Despite these criticisms, The Screenwriter Within is still a valuable addition to the writer’s bookshelf. It contains some interesting notions and fresh perspectives which can benefit any screenwriter. However, I would not recommend it as the SOLE source of screenwriting information for novices. In my opinion it works best as a supplement to the basic screenwriting texts which cover the essentials more thoroughly.





PLOTS AND CHARACTERS : A Screenwriter On Screenwriting by Millard Kaufman (Really Great Books, Los Angeles, 1999, 265 pp.)

Here at last is a book which provides today’s screenwriter with a living link to the Golden Age of Hollywood. For Millard Kaufman is a veteran of those mythical times, and a succesful one too : his best-known film is Bad Day At Black Rock and he’s also the co-creator of the cartoon character Mr. Magoo.

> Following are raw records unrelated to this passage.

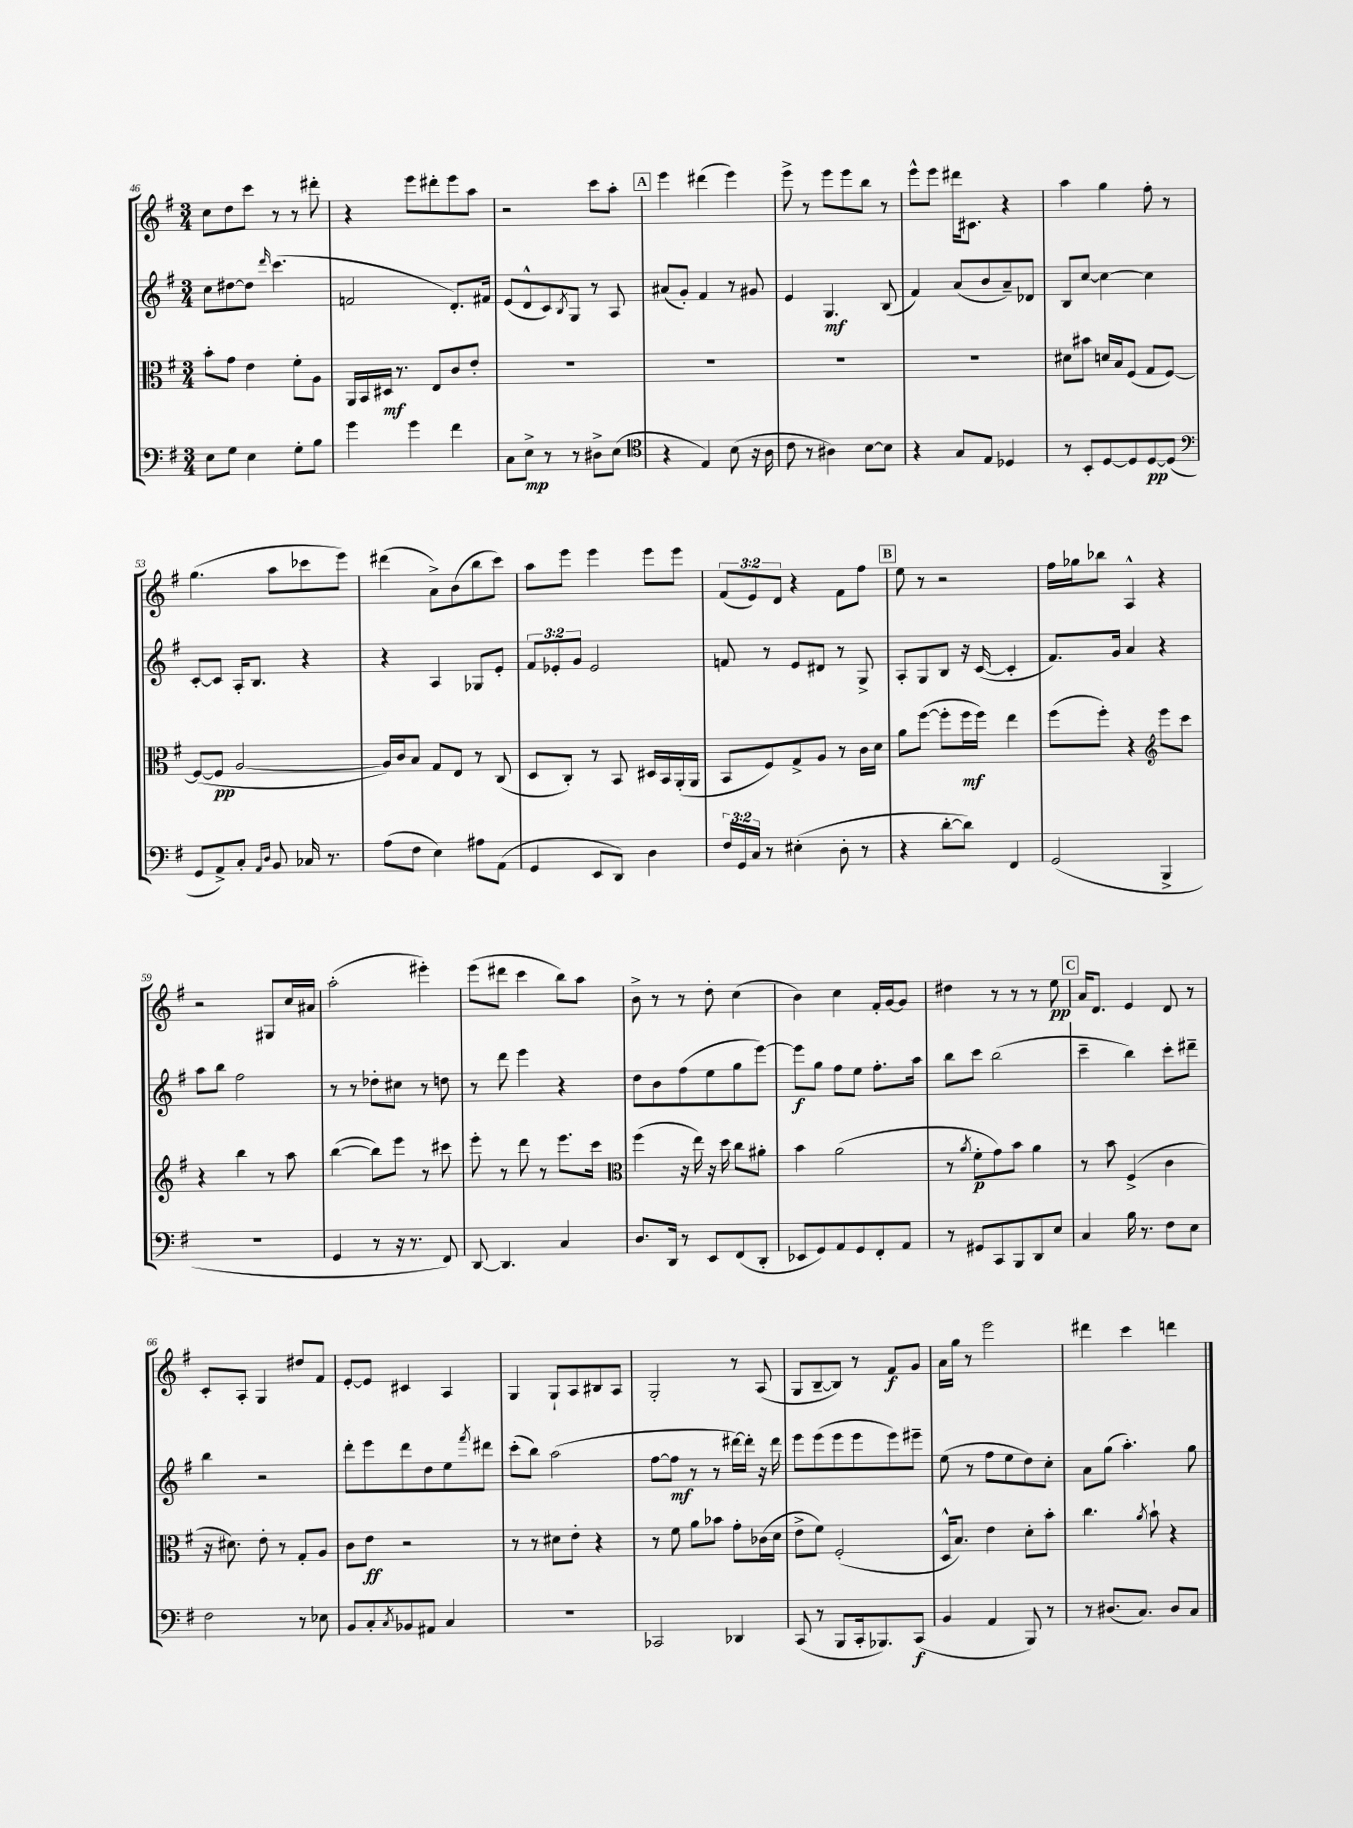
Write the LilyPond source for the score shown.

<<
\new StaffGroup <<
\new Staff = "s0" {
    \clef treble \key g \major \numericTimeSignature \time 3/4 \override Staff.TupletNumber.text = #tuplet-number::calc-fraction-text
    c''8 d''8 c'''8 r8 r8 dis'''8-. |
    r4 e'''8 dis'''8-. e'''8 a''8 |
    r2 c'''8 a''8-. |
    \mark \markup { \box "A" } e'''4 dis'''4( e'''4) |
    e'''8-> r8 e'''8 e'''8 b''8 r8 |
    e'''8-^ e'''8 dis'''16 cis'8. r4 |
    a''4 g''4 fis''8-. r8 |
    g''4.( a''8 ces'''8 e'''8) |
    dis'''4( a'8->) b'8( b''8 c'''8) |
    a''8 e'''8 e'''4 e'''8 e'''8 |
    \tuplet 3/2 { fis'8( e'8) d'8 } r4 fis'8 fis''8 |
    \mark \markup { \box "B" } e''8 r8 r2 |
    fis''16 ges''16 bes''8 a4-^ r4 |
    r2 gis8 c''16 ais'16 |
    a''2-.( eis'''4-.) |
    e'''8( dis'''8 c'''4 b''8) a''8 |
    b'8-> r8 r8 d''8-. c''4( |
    b'4) c''4 fis'16-. g'16~ g'8 |
    dis''4 r8 r8 r8 e''8\pp |
    \mark \markup { \box "C" } a'16 d'8. e'4 d'8 r8 |
    c'8-. a8-. g4 dis''8 fis'8 |
    e'8~-. e'8 cis'4 a4 |
    g4 g8-! a8 bis8 a8 |
    g2-. r8 a8( |
    g8 b8~-- b8) r8 fis'8\f g'8 |
    a'16 g''16 r8 e'''2 |
    dis'''4 c'''4 d'''4 \bar "|." |
}
\new Staff = "s1" {
    \clef treble \key g \major \numericTimeSignature \time 3/4 \override Staff.TupletNumber.text = #tuplet-number::calc-fraction-text
    c''8 dis''8~ dis''8 \grace { d'''16 } c'''4.( |
    f'2 d'8.-.) fis'16 |
    e'8( d'8-^ c'8) \acciaccatura { b8 } g8 r8 a8 |
    \mark \markup { \box "A" } ais'8( g'8-.) fis'4 r8 gis'8 |
    e'4 g4.\mf b8( |
    fis'4) a'8( b'8 a'8--) des'8 |
    b8 c''8~ c''4~ c''4 |
    c'8~-. c'8 a16-. b8. r4 |
    r4 a4 ges8 e'8-. |
    \tuplet 3/2 { fis'8 ees'8-. g'8 } ees'2 |
    f'8 r8 e'8 dis'8 r8 g8-> |
    \mark \markup { \box "B" } a8-. g8 b8 r16 c'16~( c'4-. |
    fis'8.) g'16 a'4 r4 |
    a''8 b''8 fis''2 |
    r8 r8 des''8-. cis''8 r8 d''8 |
    r8 d'''8 e'''4 r4 |
    d''8 b'8 fis''8( e''8 g''8 e'''8~) |
    e'''8\f g''8 fis''8 e''8 fis''8.-. a''16 |
    b''8 c'''8 b''2( |
    \mark \markup { \box "C" } c'''4-- b''4) c'''8-. dis'''8-- |
    b''4 r2 |
    d'''8-. e'''8 d'''8 d''8 e''8 \acciaccatura { fis'''8 } dis'''8 |
    c'''8-.( b''8) a''2( |
    fis''8~ fis''8\mf r8 r8 dis'''16~) dis'''16-. r16 dis'''16 |
    e'''8 e'''8( e'''8 e'''8 e'''8) eis'''8-- |
    e''8( r8 fis''8 e''8 d''8) c''8-. |
    a'8 g''8( a''4.-.) g''8 \bar "|." |
}
\new Staff = "s2" {
    \clef alto \key g \major \numericTimeSignature \time 3/4
    b'8-. g'8 e'4 fis'8-. a8 |
    a,16 b,16 dis16\mf r8. e8 c'8 e'8-. |
    R2. |
    \mark \markup { \box "A" } R2. |
    R2. |
    R2. |
    dis'8 bis'8 d'16 b16 fis8( g8 fis8~) |
    fis8~( fis8\pp a2~ |
    a16) c'16 b8 g8 e8 r8 c8( |
    d8 c8-.) r8 b,8 dis16 b,16 a,16-.( a,16 |
    b,8 fis8) g8-> a8 r8 c'16 d'16 |
    \mark \markup { \box "B" } a'8 fis''8~( fis''8-. fis''16\mf fis''16) e''4 |
    fis''8( fis''8-.) r4 \clef treble e'''8 c'''8 |
    r4 b''4 r8 a''8 |
    b''4~( b''8) e'''8 r8 cis'''8 |
    e'''8-. r8 d'''8 r8 e'''8. c'''16 |
    \clef alto fis''4( r16 e''16) r16 d''16 c''8 ais'8-. |
    b'4 a'2( |
    r8 \acciaccatura { a'8 } fis'8-.\p g'8) b'8 a'4 |
    \mark \markup { \box "C" } r8 b'8 fis4->( c'4 |
    r16 dis'8.) e'8-. r8 g8-. a8 |
    c'8 e'8\ff r2 |
    r8 r8 dis'8 e'8-. r4 |
    r8 fis'8 a'8 bes'8 g'8-. ces'16( d'16 |
    e'8-> fis'8) fis2-.( |
    d16-^ b8.) e'4 d'8-. b'8-. |
    c''4. \acciaccatura { a'8 } b'8-! r4 \bar "|." |
}
\new Staff = "s3" {
    \clef bass \key g \major \numericTimeSignature \time 3/4 \override Staff.TupletNumber.text = #tuplet-number::calc-fraction-text
    e8 g8 e4 g8-. b8 |
    g'4 g'4 fis'4 |
    c8 e8->\mp r8 r8 dis8-> e8( |
    \mark \markup { \box "A" } \clef tenor r4 e4) b8( r16 a16 |
    c'8 r8 ais4) b8~ b8 |
    r4 g8 e8 des4 |
    r8 b,8-. d8~ d8 d8~\pp d8( |
    \clef bass g,8 a,8->) c8-. \grace { a,16 d16 } b,8 ces16 r8. |
    a8( fis8 e4) ais8 a,8( |
    g,4 e,8 d,8) d4 |
    \tuplet 3/2 { fis16 g,16 c16 } r8 eis4-.( d8-. r8 |
    \mark \markup { \box "B" } r4 d'8~-. d'8) fis,4 |
    g,2( b,,4-> |
    R2. |
    g,4 r8 r16 r8. fis,8) |
    d,8~ d,4. c4 |
    d8. d,16 r8 e,8 fis,8( d,8-. |
    ees,8 g,8) a,8 g,8 fis,8-. a,8 |
    r8 gis,8 c,8 b,,8 d,8 e8 |
    \mark \markup { \box "C" } c4 b16 r8. fis8 e8 |
    fis2 r8 ees8 |
    b,8 c8-. \acciaccatura { c8 } bes,8 ais,8 c4 |
    R2. |
    ces,2 des,4 |
    c,8( r8 b,,8 c,16-. bes,,8.) c,8\f( |
    b,4 a,4 b,,8) r8 |
    r8 dis8.( c8.) dis8 c8 \bar "|." |
}
>>
>>
\layout { \context { \Score currentBarNumber = #46 } }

This book is not just another how-to manual : it is also partly a memoir of the screenwriter’s life during the Fifties. As such it is packed with anecdotes about stars, directors and the legendary producers of yesteryear, all of which are amusing, enlightening or horrifying - and somehow more glamorous than contemporary gossip. But there is a lot of serious writing material to be found here as well, of course.

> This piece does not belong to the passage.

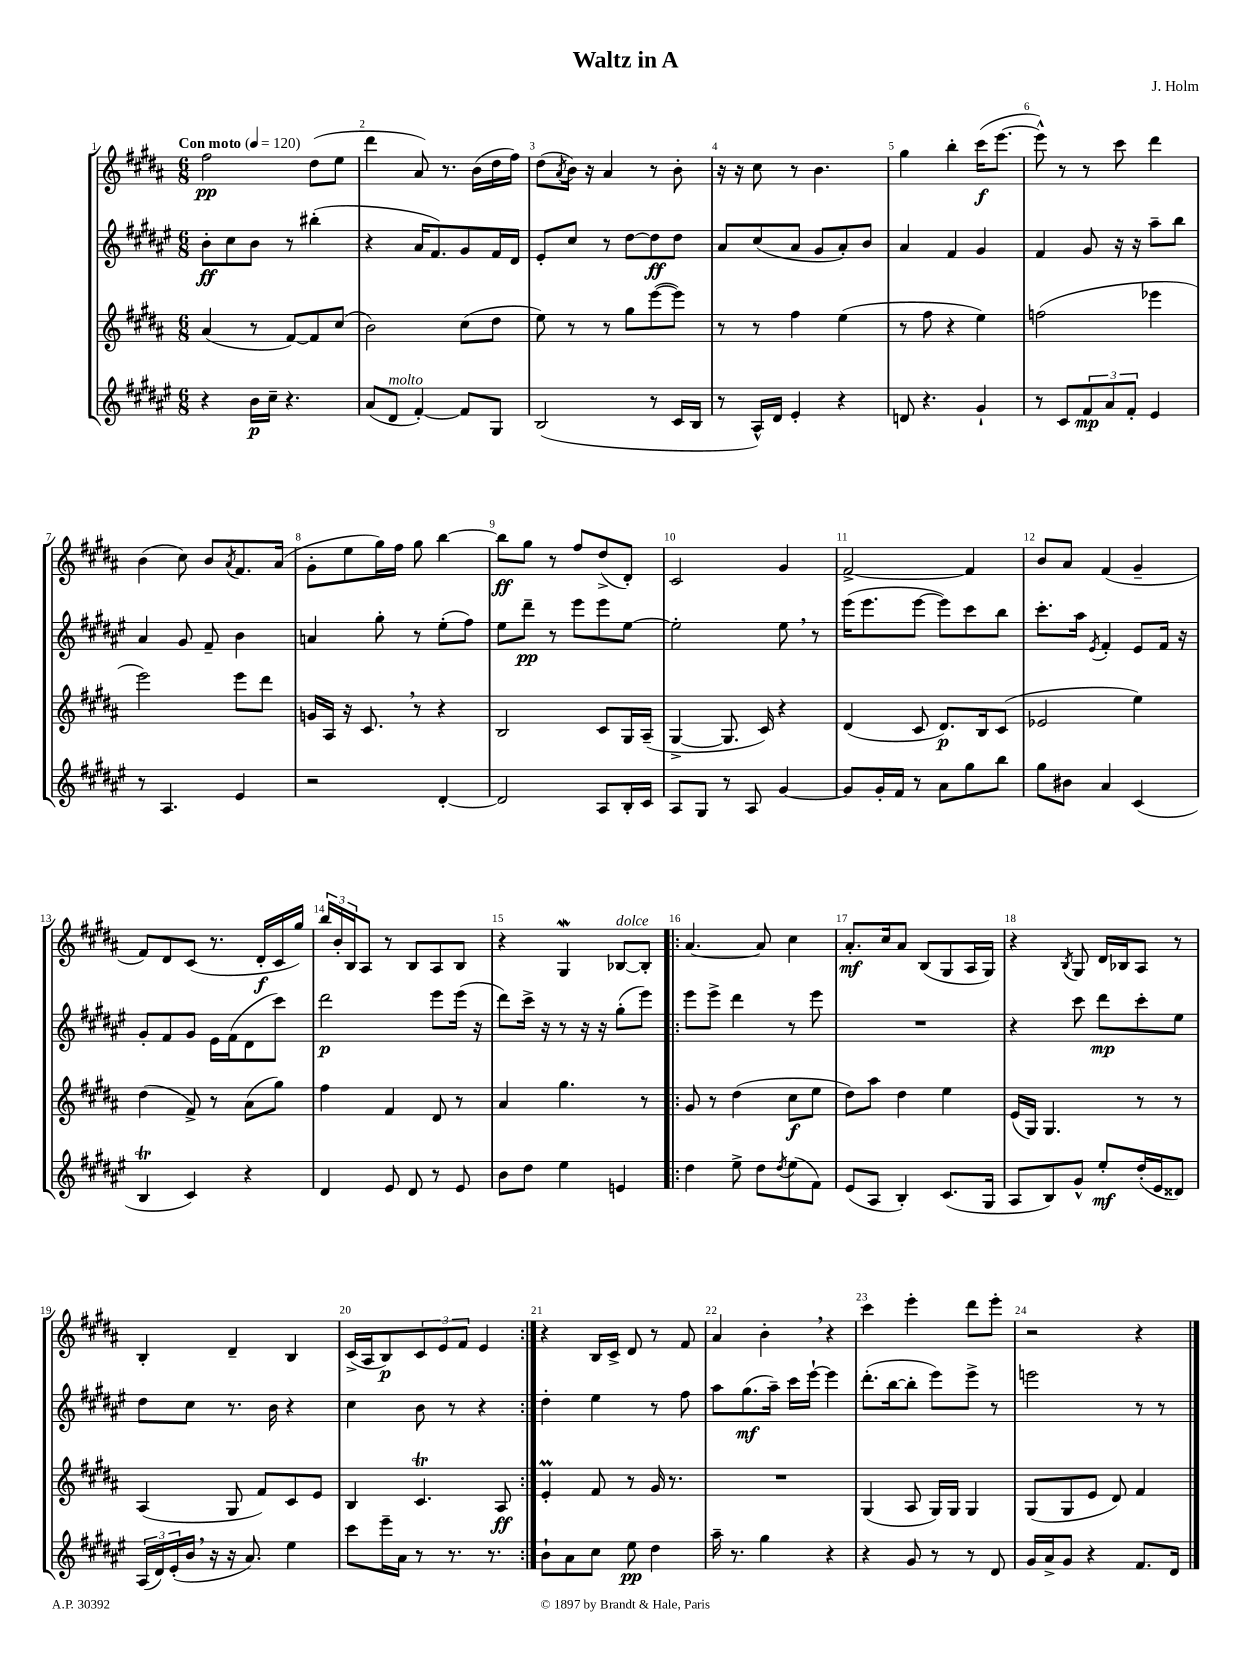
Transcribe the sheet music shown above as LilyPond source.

In fact, what is most obvious about Kaufman is his love of language. This is undoubtedly the most beautifully written screenwriting manual on the market. In fact, at times the stylistic flourishes almost threaten to get in the way of the information on offer. But this is a very minor quibble, and all of Kaufman’s points –both practical as well as more philosophical, with considered discussion of Aristotle and other drama theorists – are well worth making.

While there is nothing stunningly new here, they help the new writer focus on the truly important elements of the script. One cannot but hope that books like this might finally help recover some of the magic which screenwriting is so sorely missing of late.




SCRIPT PARTNERS: WHAT MAKES FILM AND TV WRITING TEAMS WORK by Claudia Johnson and Matt Stevens (Michael Wiese productions, Studio City, 2003, 298 p.)

Many screenwriters are constantly looking for Mr. or Ms. Right – the writing partner who will make their professional life heaven on earth. Sharing the money and fame are a small price to pay for the friendship, support and extra creativity which a good partnership brings. But finding the right writing partner is almost as difficult as finding the right spouse. While Script Partners doesn’t provide any magic formulas to help you find your dream collaborator, it examines the entire process in great detail.

Claudia Johnson and Matt Stevens are themselves a screenwriting duo and have interviewed some twenty teams of co-writers for this book. They’ve included all the biggies (Scott Alexander and Larry Karaszewski, Harold Ramis and Peter Tolan, Woody Allen’s collaborator Marshall Brickman) and quite a few lesser-known writing teams. Chapters include finding the right partner, solving time and place issues, and all aspects of the actual writing (although the theoretical information mentioned here doesn’t differ from the usual advice given to solo writers). Johnson and Stevens also use a lot of examples from their own experience, which proves you cannot always depend on first impressions – as they started out hating each other.

The most valuable chapters in this book are the ones dealing with the personal difficulties inherent in the creative process, and the business side of things. Here, we get some valuable advice on how to handle the many problems which will crop up in almost every writing partnership. For anyone considering a partnership, this book will be a great help.